Today's Kaliningrad is an exceptional place for the thoughtful tourist, who is sincerely interested in culture and not just seeking something extraordinary or entertaining. Even if it is not always beautiful, comfortable, easy, cheap, safe, clean, quickly, tasty, or pleasant here…

What is it possible to interest oneself in here? It is a contemporary existing, live laboratory.

Be active! Don't shuffle behind a boring guide. Drop in on artists and then you will know that "the originality of Kaliningrad citizens' creativity has been passed over in silence for a long period of time…whispered tales of old castles and the mystery of ruins evolved an absolutely different culture, and wonderful canvases appeared - transparent and deep, with images of the old city shining through new buildings, and fantastic plots drive you away to other dimension…"

Buy a paint pot from members of the National Bolshevik Party and write on a wall: "Kaliningrad is a Russian city!"

Explore bookshops.
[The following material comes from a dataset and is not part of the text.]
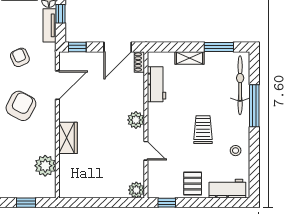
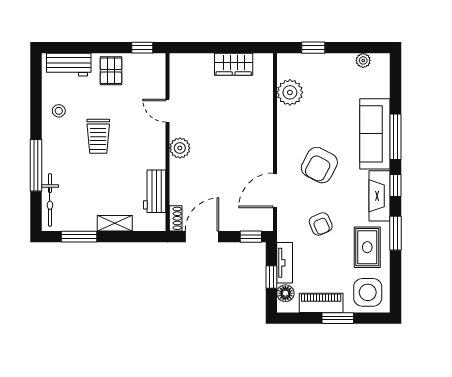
bicycle: (240, 85) -> (50, 200), width x0.73, depth x0.71
wardrobe: (68, 138) -> (234, 64), moved, turned -90
plant: (136, 190) -> (179, 63), removed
You will learn that "Kaliningradians are kind and Light-Hearted; Inventive Name-Children in Native land Gathering Russian Acclimatized Demos into Amber Northwest Safety Island".

Try to cross any border in an old Lada automobile with two bottles of "Velikoe Posolstvo" (Great Embassy) and a cigarette packet in the back seat of your car: "Gdzie Pan jedziesz I co Pan wieziesz?" That will thrill you.
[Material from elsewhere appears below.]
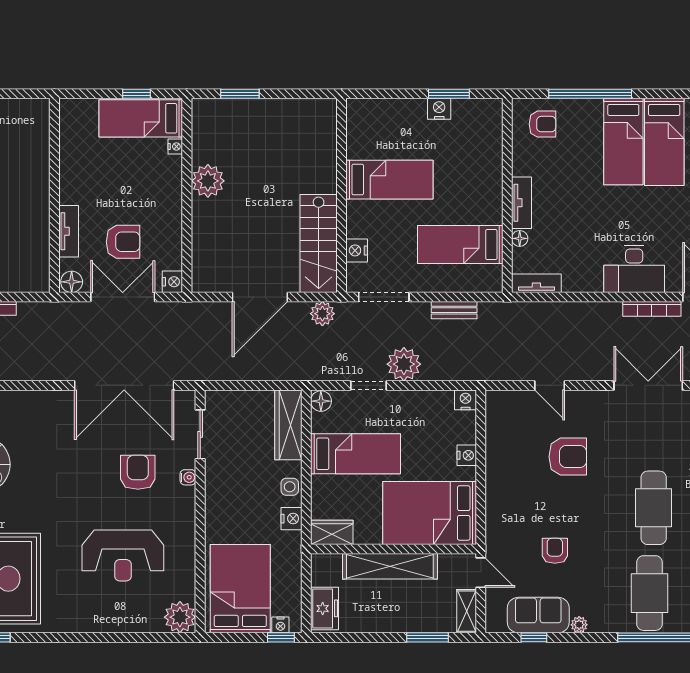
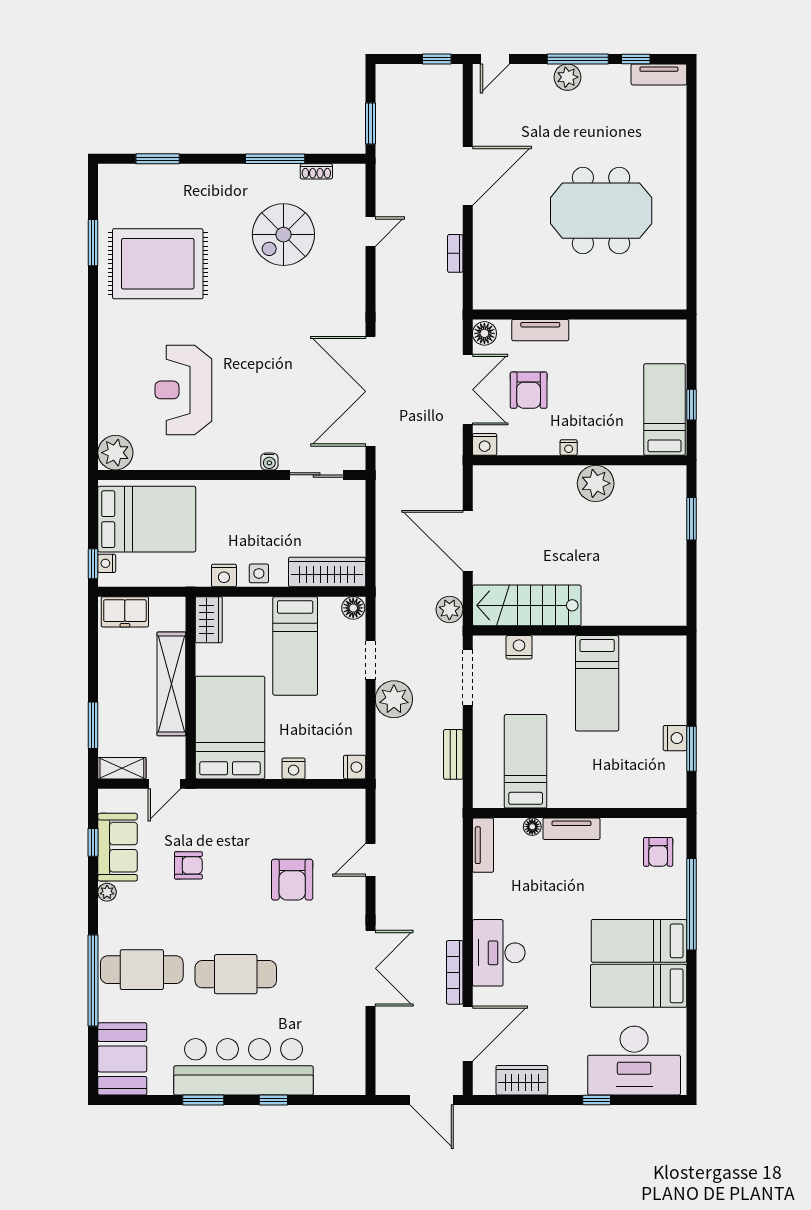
nightstand: (175, 147) -> (569, 448), moved
armchair: (138, 472) -> (275, 406), removed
Buy a bottle of "Kafedralnii Sobor" (Cathedral Church) and share it among the ancient walls, sniffing the river air. But don't show excessive zeal!

Lend an ear to conversations, don't ignore advertisements or teenagers' wall creations, take a tram on narrow metal tracks (for the time being there are still trams and metal tracks in Kaliningrad).

Follow our guide. It will help you to get to know the city.

One more thing. I write, perusing the texts of the guide, and my computer grows red and green in disapproval. But this book is about a living city, so some neologisms and jargon are acceptable.